The question confused Donna Lou, since she was, in fact, playing a tone deaf cow in high-heeled slippers having a seizure. To this day she was still unsure if the comment was a compliment or an insult.

“I think she’s deaf,” the taller man said, staring at Donna Lou with a look that straddled the fine line between pity and annoyance.

“Pity,” said the small man. “She would have been perfect for the part of the mining pit.”

The Native looking man smiled a pleasant smile and nodded; the two men moved away both shaking their heads.

Donna tried to yell, “Wait, come back!” but the words didn’t come. She tried to say anything. Nothing happened. She was paralyzed with anticipation. This was her big break, she knew it. This is what she had always dreamed of. Why couldn’t she say anything? They were leaving. Worse… they were going to another table. To Patti Ponderfund’s table. Patti was Donna’s arch nemesis, or at least Donna thought so. She doubted Patti even knew her name. Patti was the lead in all the local productions. She had even been in a commercial. A national commercial for a line of vegetarian pet food. She had a line. An entire line! She said “Cats don’t know it’s not real fish!” She said it directly into the camera. The thought of it made Donna Lou queasy. Patti was going to get Donna’s big break. Patti was going to be a star. It wasn’t fair. This was Donna’s break, not Patti’s. She had to do something! Why couldn’t she speak? Time almost stopped. Donna watched as the two men inched closer to Patti’s table. In an instant she would see them and smile that million dollar smile at them and it would be all over. It was now or never, Donna had to act… that’s when it hit her.
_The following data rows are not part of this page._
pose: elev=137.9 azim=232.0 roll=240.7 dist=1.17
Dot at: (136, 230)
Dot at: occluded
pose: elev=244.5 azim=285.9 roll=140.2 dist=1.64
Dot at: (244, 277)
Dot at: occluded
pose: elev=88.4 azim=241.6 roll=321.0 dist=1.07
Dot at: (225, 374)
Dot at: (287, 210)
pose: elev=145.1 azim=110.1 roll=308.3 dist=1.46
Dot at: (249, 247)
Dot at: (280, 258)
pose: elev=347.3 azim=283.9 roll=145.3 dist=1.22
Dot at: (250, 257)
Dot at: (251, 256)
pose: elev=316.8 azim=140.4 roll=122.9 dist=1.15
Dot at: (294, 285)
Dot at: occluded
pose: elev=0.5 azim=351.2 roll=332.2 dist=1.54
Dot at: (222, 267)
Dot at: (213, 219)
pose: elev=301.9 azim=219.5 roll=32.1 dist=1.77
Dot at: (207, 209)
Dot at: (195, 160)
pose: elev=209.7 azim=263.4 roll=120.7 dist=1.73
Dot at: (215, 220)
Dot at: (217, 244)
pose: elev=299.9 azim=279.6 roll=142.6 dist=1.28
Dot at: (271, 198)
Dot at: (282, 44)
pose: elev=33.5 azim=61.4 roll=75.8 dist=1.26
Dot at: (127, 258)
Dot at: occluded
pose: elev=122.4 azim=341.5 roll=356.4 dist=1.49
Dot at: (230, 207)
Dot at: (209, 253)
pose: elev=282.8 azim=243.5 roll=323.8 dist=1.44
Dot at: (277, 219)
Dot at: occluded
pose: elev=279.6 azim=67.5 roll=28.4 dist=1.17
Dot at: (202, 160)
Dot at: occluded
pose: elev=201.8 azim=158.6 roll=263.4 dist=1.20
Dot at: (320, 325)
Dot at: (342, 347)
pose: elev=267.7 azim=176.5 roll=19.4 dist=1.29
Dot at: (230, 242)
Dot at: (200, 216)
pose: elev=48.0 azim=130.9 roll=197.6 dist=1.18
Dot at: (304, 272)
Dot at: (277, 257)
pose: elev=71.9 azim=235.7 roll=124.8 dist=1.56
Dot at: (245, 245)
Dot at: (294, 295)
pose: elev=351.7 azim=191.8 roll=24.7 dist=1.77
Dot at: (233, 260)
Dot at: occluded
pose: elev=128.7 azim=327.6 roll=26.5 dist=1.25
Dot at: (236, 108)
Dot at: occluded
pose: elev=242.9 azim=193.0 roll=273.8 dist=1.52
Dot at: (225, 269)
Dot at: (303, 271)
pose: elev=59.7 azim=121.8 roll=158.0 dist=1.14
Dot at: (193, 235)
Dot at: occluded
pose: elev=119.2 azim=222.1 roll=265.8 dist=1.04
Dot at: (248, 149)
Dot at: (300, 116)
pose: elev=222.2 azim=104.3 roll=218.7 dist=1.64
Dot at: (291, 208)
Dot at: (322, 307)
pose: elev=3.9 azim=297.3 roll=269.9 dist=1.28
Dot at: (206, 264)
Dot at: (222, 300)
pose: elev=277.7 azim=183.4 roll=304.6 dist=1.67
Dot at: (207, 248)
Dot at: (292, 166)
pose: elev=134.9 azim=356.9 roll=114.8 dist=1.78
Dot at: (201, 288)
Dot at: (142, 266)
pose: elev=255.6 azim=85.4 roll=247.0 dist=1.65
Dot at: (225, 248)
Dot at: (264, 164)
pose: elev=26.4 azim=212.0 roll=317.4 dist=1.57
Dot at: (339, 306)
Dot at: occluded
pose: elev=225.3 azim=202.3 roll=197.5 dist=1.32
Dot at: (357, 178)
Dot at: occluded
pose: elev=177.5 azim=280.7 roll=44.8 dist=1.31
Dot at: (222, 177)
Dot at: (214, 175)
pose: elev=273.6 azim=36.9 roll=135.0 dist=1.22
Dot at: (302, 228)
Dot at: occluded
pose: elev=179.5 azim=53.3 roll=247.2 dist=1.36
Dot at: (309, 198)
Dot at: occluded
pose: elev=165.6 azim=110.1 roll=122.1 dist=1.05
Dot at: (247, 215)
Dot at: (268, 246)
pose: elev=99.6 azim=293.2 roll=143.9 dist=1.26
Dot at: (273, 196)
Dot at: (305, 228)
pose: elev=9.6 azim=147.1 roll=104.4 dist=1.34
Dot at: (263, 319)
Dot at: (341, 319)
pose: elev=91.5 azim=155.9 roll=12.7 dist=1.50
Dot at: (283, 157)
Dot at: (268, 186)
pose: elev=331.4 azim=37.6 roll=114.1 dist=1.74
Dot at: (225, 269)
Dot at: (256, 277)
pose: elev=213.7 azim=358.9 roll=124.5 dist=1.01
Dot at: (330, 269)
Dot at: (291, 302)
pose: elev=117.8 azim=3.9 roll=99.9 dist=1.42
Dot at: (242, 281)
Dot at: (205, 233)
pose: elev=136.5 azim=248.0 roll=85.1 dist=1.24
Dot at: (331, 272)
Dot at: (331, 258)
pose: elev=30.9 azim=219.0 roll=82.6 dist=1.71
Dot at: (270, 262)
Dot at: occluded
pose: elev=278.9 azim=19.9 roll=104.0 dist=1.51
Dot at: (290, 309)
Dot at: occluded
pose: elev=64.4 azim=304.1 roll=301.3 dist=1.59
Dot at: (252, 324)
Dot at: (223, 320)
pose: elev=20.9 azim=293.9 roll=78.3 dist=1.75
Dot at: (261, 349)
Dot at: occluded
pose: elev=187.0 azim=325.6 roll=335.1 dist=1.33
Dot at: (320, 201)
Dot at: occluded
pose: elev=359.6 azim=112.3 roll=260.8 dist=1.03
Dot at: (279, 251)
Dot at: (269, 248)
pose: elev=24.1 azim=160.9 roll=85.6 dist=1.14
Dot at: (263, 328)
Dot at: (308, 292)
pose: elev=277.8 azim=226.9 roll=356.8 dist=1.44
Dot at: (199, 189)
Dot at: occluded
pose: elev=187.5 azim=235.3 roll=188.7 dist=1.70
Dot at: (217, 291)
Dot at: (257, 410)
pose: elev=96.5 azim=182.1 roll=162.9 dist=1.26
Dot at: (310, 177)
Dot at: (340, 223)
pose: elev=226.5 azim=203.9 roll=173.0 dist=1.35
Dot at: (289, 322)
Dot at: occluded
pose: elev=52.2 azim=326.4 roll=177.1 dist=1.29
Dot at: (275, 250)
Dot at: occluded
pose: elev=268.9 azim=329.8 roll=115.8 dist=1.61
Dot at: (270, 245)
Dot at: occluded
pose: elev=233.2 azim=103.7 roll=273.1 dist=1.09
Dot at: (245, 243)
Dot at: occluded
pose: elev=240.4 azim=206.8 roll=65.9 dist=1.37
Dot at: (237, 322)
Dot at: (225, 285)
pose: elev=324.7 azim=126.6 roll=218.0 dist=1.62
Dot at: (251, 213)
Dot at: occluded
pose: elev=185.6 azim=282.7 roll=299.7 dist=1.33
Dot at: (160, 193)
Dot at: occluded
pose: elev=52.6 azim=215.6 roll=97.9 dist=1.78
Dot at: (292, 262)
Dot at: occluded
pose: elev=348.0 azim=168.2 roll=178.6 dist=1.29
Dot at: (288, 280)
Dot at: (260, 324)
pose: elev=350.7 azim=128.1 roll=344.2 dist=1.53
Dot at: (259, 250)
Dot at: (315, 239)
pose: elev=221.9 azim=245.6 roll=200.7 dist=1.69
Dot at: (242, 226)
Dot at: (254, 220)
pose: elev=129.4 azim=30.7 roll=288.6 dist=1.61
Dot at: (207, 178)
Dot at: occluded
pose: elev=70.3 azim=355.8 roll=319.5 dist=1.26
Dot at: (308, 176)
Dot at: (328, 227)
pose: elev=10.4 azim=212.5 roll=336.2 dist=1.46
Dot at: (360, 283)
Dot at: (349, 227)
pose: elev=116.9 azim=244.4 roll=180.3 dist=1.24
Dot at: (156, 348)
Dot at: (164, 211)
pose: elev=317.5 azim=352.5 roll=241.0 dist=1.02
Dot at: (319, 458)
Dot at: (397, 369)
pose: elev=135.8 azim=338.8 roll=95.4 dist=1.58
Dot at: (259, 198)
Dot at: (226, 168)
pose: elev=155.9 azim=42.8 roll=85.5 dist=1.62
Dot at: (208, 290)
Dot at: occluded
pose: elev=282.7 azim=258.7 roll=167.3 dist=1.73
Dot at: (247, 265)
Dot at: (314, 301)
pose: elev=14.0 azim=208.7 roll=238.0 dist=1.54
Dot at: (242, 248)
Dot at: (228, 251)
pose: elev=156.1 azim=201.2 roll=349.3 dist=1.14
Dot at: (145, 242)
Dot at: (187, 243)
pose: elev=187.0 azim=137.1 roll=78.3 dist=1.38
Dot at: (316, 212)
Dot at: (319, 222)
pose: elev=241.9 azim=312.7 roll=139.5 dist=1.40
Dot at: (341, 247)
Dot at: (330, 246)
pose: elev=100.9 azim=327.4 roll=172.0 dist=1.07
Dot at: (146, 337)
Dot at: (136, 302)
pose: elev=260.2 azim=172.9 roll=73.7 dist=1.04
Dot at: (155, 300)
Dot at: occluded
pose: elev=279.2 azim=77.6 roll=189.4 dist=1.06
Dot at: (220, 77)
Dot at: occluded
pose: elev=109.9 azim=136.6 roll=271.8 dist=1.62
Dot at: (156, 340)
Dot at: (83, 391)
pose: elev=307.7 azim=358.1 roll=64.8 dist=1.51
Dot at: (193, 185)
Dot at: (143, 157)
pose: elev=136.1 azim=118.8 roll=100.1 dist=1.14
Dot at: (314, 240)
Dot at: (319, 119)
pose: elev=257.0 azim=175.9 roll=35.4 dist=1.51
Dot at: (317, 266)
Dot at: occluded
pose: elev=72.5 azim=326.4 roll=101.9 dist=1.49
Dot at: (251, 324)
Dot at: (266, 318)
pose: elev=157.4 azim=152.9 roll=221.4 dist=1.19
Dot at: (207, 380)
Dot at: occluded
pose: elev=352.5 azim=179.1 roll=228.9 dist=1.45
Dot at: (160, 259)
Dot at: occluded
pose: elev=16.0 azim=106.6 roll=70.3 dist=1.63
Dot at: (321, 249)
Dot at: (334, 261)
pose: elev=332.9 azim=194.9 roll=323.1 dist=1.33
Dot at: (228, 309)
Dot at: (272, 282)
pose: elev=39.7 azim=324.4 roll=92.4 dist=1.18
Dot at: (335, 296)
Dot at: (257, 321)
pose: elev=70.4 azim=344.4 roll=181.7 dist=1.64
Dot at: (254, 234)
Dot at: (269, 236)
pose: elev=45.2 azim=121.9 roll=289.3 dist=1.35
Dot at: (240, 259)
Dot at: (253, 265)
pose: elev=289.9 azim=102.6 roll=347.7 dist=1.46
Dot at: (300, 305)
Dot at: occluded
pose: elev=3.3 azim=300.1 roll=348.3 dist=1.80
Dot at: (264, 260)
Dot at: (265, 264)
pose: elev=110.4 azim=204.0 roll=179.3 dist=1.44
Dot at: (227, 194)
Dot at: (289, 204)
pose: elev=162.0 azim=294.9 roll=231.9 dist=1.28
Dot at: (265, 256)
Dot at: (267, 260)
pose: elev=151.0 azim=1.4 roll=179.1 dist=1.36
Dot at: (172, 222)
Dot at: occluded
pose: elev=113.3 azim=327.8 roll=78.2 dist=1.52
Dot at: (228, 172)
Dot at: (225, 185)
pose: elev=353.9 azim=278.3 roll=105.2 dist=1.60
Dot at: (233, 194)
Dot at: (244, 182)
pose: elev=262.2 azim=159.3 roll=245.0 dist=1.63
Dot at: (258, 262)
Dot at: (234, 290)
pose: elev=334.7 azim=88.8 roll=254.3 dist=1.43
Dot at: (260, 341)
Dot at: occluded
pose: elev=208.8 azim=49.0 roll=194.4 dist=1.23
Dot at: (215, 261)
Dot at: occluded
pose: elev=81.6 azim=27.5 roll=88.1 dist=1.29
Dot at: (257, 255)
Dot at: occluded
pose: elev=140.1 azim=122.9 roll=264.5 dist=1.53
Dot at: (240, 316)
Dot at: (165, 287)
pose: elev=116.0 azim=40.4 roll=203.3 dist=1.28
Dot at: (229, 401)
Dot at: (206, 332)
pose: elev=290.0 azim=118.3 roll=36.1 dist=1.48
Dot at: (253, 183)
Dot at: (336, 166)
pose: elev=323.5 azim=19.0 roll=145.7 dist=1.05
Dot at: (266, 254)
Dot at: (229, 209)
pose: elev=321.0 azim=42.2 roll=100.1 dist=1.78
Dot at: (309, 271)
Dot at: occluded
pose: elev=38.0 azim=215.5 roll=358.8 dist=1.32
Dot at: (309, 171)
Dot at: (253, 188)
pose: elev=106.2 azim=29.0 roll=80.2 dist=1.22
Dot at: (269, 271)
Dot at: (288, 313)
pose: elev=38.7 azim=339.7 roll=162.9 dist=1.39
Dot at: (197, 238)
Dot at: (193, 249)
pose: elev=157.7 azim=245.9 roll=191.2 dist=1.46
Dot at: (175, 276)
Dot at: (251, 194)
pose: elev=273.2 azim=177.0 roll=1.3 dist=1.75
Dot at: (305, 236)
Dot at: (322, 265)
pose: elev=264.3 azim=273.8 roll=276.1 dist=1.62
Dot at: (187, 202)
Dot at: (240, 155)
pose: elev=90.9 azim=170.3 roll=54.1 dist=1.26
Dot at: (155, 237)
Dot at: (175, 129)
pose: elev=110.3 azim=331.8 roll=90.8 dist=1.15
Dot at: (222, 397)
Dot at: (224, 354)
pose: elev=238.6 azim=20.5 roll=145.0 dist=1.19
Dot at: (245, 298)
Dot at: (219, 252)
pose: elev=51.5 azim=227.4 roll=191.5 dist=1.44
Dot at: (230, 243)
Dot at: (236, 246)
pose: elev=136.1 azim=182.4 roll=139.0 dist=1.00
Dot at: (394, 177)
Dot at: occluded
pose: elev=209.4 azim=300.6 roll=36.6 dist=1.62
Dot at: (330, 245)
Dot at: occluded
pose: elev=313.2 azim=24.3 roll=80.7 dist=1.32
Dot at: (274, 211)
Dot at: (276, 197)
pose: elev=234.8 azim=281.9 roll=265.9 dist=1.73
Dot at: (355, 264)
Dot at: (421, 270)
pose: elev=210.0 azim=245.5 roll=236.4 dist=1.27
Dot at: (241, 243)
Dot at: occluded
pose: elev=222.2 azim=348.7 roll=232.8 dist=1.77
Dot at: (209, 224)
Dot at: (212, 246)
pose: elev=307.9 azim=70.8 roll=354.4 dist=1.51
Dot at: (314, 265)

Of course! There was only one thing she could do…

3 comments:

Anonymous said...

There are now nine somewhat developed characters. Ryan almost does not add another, except Donna needs a foil and so we meet, almost, Patty. An then there is the brief appearance of Mr. Wilburforce in a flashback that illuminates a very important aspect of Donna's character, an ambivalent reaction that is always generated by her in others. So really there are now eleven characters, of whom only six or so are all that active. Another small step for plot and a giant leap for the Bozemankind.
Several lines in this chapter got excellent crowd response and several became eerily prescient.

Ray Sikorski said...

And let's not forget Gary Geek. Hmm, could it be self-referential?

Anonymous said...

I thought Gary was one of Marjorie's characters. Perhaps it is self-reverential?